Code compression is a lossy structural intermediate representation. The contract:

1. **Preserved**: identifier names, string literals, numeric constants, control flow
   structure, operation sequence, data shape, type annotations where present.
2. **Allowed lossy**: comments, whitespace, coding style, import ordering, binding
   semantics (this/self dispatch), constructor internals, language-specific syntax
   (shell quoting, command substitution, method resolution order).
3. **Not guaranteed**: identical execution behavior. Decompressed output may require
   manual adjustment to compile or run in the target language.

The boundary between "survives round-trip" and "requires adjustment" is empirical,
not formally defined. Simple constructs (single-expression functions, basic
assignments) tend to round-trip cleanly. Complex constructs (classes with
inheritance, shell pipelines, cross-language API specs) do not. The spec does not
promise where this boundary lies because the grammar cannot enforce it.

This is compression for communication: an agent reading the compressed form
should understand what the code does. It is not compression for archival: you
cannot reconstruct the original source from the compressed form alone.

### Comment Handling

Comments and docstrings are lossy by default.
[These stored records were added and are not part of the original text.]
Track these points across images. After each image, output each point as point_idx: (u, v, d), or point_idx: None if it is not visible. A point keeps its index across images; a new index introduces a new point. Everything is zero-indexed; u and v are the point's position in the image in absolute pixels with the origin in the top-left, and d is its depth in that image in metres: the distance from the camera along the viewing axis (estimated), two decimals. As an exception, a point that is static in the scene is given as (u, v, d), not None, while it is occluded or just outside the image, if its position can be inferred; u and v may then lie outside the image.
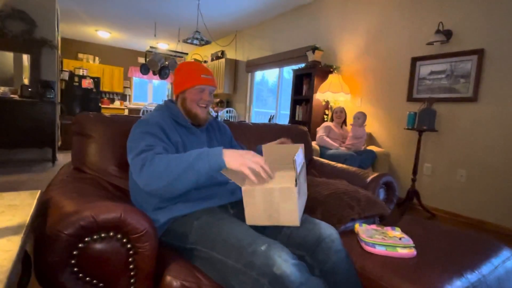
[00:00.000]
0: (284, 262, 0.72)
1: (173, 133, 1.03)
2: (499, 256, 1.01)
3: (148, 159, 0.87)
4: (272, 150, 1.06)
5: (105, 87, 7.28)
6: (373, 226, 1.10)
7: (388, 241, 0.96)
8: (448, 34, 2.64)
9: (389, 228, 1.08)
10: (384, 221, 1.41)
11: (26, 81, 3.80)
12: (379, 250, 0.95)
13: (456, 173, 2.64)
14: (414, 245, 0.96)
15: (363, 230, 1.06)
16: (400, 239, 0.98)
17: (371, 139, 3.32)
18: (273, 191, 0.82)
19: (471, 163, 2.55)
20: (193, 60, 7.03)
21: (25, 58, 3.79)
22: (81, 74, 6.26)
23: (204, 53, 7.02)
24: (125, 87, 7.83)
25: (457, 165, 2.64)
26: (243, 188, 0.85)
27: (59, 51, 4.80)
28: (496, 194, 2.40)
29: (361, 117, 3.00)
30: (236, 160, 0.81)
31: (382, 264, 0.88)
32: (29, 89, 3.67)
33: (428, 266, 0.87)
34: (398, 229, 1.07)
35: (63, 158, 4.10)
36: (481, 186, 2.49)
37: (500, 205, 2.37)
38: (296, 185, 0.81)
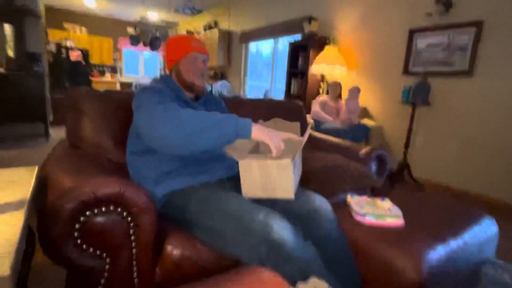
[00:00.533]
0: (282, 228, 0.76)
1: (175, 103, 1.03)
2: (480, 224, 1.07)
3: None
4: (270, 127, 1.07)
5: (94, 59, 7.02)
6: (364, 198, 1.14)
7: (378, 212, 1.01)
8: (447, 4, 2.57)
9: (379, 199, 1.13)
10: (375, 192, 1.47)
11: (10, 53, 3.64)
12: (369, 220, 1.00)
13: (447, 146, 2.70)
14: (402, 215, 1.01)
15: (355, 201, 1.10)
16: (389, 209, 1.03)
17: (365, 113, 3.34)
18: (270, 165, 0.85)
19: (462, 137, 2.60)
20: (184, 33, 6.77)
21: (7, 28, 3.60)
22: (68, 45, 6.00)
23: (196, 23, 6.74)
24: (115, 59, 7.57)
25: (448, 138, 2.69)
26: (240, 161, 0.87)
27: (44, 21, 4.56)
28: (485, 166, 2.48)
29: (355, 91, 3.00)
30: (263, 132, 0.84)
31: (371, 233, 0.94)
32: (15, 62, 3.54)
33: (415, 234, 0.92)
34: (387, 200, 1.12)
35: (57, 133, 4.05)
36: (471, 159, 2.56)
37: (488, 176, 2.46)
38: (292, 160, 0.84)
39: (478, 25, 2.42)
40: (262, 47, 5.37)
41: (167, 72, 1.16)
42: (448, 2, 2.57)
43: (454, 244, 0.91)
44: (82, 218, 0.74)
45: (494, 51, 2.38)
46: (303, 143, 0.91)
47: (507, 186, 2.35)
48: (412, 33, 2.86)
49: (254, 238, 0.76)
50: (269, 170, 0.86)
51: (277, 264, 0.74)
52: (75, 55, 5.84)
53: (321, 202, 0.96)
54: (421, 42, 2.82)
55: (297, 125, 1.06)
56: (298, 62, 3.77)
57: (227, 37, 5.71)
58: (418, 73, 2.75)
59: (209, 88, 5.34)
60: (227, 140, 0.84)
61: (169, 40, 1.13)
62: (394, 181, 2.77)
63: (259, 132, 0.84)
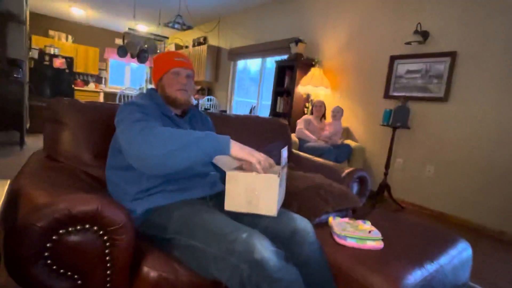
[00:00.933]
0: (264, 249, 0.75)
1: (158, 121, 1.02)
2: (456, 248, 1.10)
3: (149, 126, 0.86)
4: None
5: (78, 68, 6.90)
6: (346, 219, 1.15)
7: (359, 234, 1.02)
8: (425, 35, 2.74)
9: (360, 221, 1.14)
10: (356, 213, 1.49)
11: (-10, 58, 3.52)
12: (350, 242, 1.00)
13: (425, 168, 2.80)
14: (382, 238, 1.02)
15: (336, 223, 1.11)
16: (369, 232, 1.04)
17: (348, 133, 3.43)
18: (256, 178, 0.86)
19: (439, 159, 2.71)
20: (171, 48, 6.81)
21: (-11, 32, 3.50)
22: (52, 52, 5.89)
23: (185, 38, 6.82)
24: (100, 69, 7.46)
25: (426, 160, 2.80)
26: (228, 173, 0.87)
27: (28, 27, 4.47)
28: (459, 189, 2.58)
29: (339, 112, 3.08)
30: (243, 150, 0.86)
31: (352, 256, 0.94)
32: (-6, 67, 3.42)
33: (393, 258, 0.94)
34: (368, 222, 1.13)
35: (32, 142, 3.89)
36: (447, 181, 2.66)
37: (463, 199, 2.56)
38: (279, 176, 0.85)
39: (452, 55, 2.59)
40: (250, 64, 5.47)
41: (154, 85, 1.16)
42: (426, 33, 2.74)
43: (431, 268, 0.93)
44: (54, 237, 0.70)
45: (467, 80, 2.54)
46: (281, 169, 0.92)
47: (481, 208, 2.45)
48: (392, 59, 3.02)
49: (236, 258, 0.75)
50: (255, 184, 0.86)
51: (258, 285, 0.72)
52: (58, 63, 5.73)
53: (303, 224, 0.96)
54: (401, 68, 2.97)
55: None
56: (284, 80, 3.86)
57: (215, 53, 5.79)
58: (398, 97, 2.87)
59: (195, 102, 5.34)
60: (206, 158, 0.83)
61: (155, 57, 1.15)
62: (374, 201, 2.82)
63: (238, 149, 0.85)
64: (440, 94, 2.69)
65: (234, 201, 0.89)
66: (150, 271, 0.80)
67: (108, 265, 0.77)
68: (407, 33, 2.86)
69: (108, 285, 0.78)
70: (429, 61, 2.76)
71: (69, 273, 0.74)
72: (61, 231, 0.71)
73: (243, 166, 0.96)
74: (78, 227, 0.73)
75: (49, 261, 0.71)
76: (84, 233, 0.74)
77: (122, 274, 0.79)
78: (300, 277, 0.80)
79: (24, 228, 0.67)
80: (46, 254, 0.70)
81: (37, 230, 0.68)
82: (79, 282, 0.75)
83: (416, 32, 2.75)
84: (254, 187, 0.87)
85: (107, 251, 0.77)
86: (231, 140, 0.86)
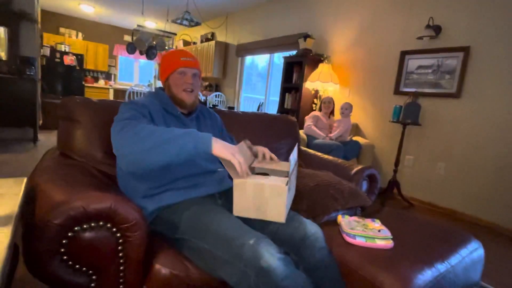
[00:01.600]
0: (271, 256, 0.75)
1: (159, 119, 1.03)
2: (467, 247, 1.09)
3: (131, 124, 0.87)
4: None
5: (88, 65, 6.99)
6: (355, 218, 1.15)
7: (368, 233, 1.02)
8: (437, 29, 2.68)
9: (369, 220, 1.14)
10: (365, 211, 1.48)
11: (3, 55, 3.60)
12: (359, 241, 1.00)
13: (436, 166, 2.76)
14: (391, 237, 1.01)
15: (345, 221, 1.11)
16: (379, 231, 1.04)
17: (357, 130, 3.39)
18: (264, 187, 0.86)
19: (450, 157, 2.66)
20: (179, 45, 6.82)
21: (2, 31, 3.58)
22: (63, 50, 5.97)
23: (193, 34, 6.82)
24: (110, 66, 7.54)
25: (437, 158, 2.75)
26: (235, 181, 0.87)
27: (39, 25, 4.54)
28: (471, 186, 2.54)
29: (347, 108, 3.05)
30: (227, 149, 0.85)
31: (361, 255, 0.94)
32: (7, 65, 3.49)
33: (403, 257, 0.93)
34: (377, 221, 1.13)
35: (45, 138, 3.97)
36: (458, 178, 2.62)
37: (475, 197, 2.52)
38: (287, 184, 0.84)
39: (465, 50, 2.53)
40: (258, 59, 5.45)
41: (161, 84, 1.17)
42: (438, 27, 2.68)
43: (441, 268, 0.92)
44: (70, 234, 0.72)
45: (480, 75, 2.48)
46: (290, 174, 0.92)
47: (493, 206, 2.40)
48: (403, 55, 2.96)
49: (243, 264, 0.75)
50: (263, 192, 0.86)
51: None
52: (69, 60, 5.81)
53: (313, 229, 0.96)
54: (412, 64, 2.92)
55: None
56: (292, 76, 3.84)
57: (223, 49, 5.78)
58: (409, 93, 2.83)
59: (203, 99, 5.36)
60: (187, 154, 0.83)
61: (163, 56, 1.15)
62: (384, 198, 2.79)
63: (221, 148, 0.84)
64: (452, 90, 2.63)
65: (242, 207, 0.90)
66: (161, 268, 0.82)
67: (121, 261, 0.80)
68: (418, 28, 2.80)
69: (121, 280, 0.80)
70: (441, 56, 2.70)
71: (84, 268, 0.76)
72: (76, 228, 0.73)
73: (253, 165, 0.96)
74: (93, 224, 0.75)
75: (65, 257, 0.73)
76: (98, 230, 0.76)
77: (134, 270, 0.81)
78: (308, 283, 0.80)
79: (41, 225, 0.70)
80: (62, 250, 0.72)
81: (54, 227, 0.70)
82: (94, 277, 0.78)
83: (428, 26, 2.68)
84: (262, 195, 0.86)
85: (120, 247, 0.79)
86: (214, 138, 0.85)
A `^keep:docs` meta flag requests
comment preservation, but this is advisory, not guaranteed.

## 7. Backward Compatibility

- Code packets are valid v4 packets. A v3.x parser will parse the pipe-delimited
  fields correctly but will not understand the code body notation in ARG2.
- The `^mode:code` flag allows parsers to skip code packets they cannot process.
- Without `^mode:code`, packets are treated as natural language under v3.x rules.
- Language-unaware parsers treat `^lang:XX` as an opaque meta flag.